Document text:
Thanks for suggestions Neddy, but it didn't help a bit. 

Now, I figure this could be scheduler problem.  For eyample, I have a task which completes in 5 seconds (like firefox reading its binaries and stuff) when no other task requires hard drive. When another task (like copy) is using hard drive and under asumption the harddisk IO is equally divided between the two tasks, firefox ought to start in twice as much time (plus some overhead), so a bit more that 10 seconds.  Unfortunately, it's not like that. 

I'm using cfq scheduler, which, I believe, redistributes IO equally among tasks. Am I wrong? 

I tried the same case on my freinds gentoo machine. The firefox would start slower, but cca. 2x slower, not 10+x slower as here. The only obvious difference is that I'm using a SATA drive.

Any help would be appreciated. Thanks.

----------

## NeddySeagoon

zehnan1,

Its silly question time - run uname -a

Is the date/time shown the date/time that you compiled your kernel ?

Exercise requirements: Condense the paragraph in the forum thread above that begins "Now, I figure this could be" into no more than three sentences, keeping its main facts.

Given data:
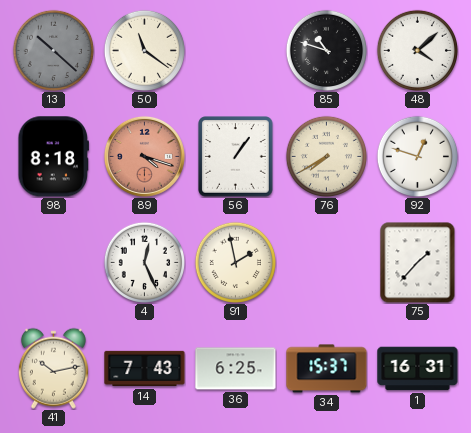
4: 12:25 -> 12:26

Response to this exercise: The poster suspects a scheduler problem: a task such as Firefox loading its binaries finishes in 5 seconds when no other task needs the hard drive. If another task, such as a copy, is also using the drive and disk IO is split equally between the two, Firefox should start in about twice the time plus some overhead, a bit more than 10 seconds. In practice, that is not what happens.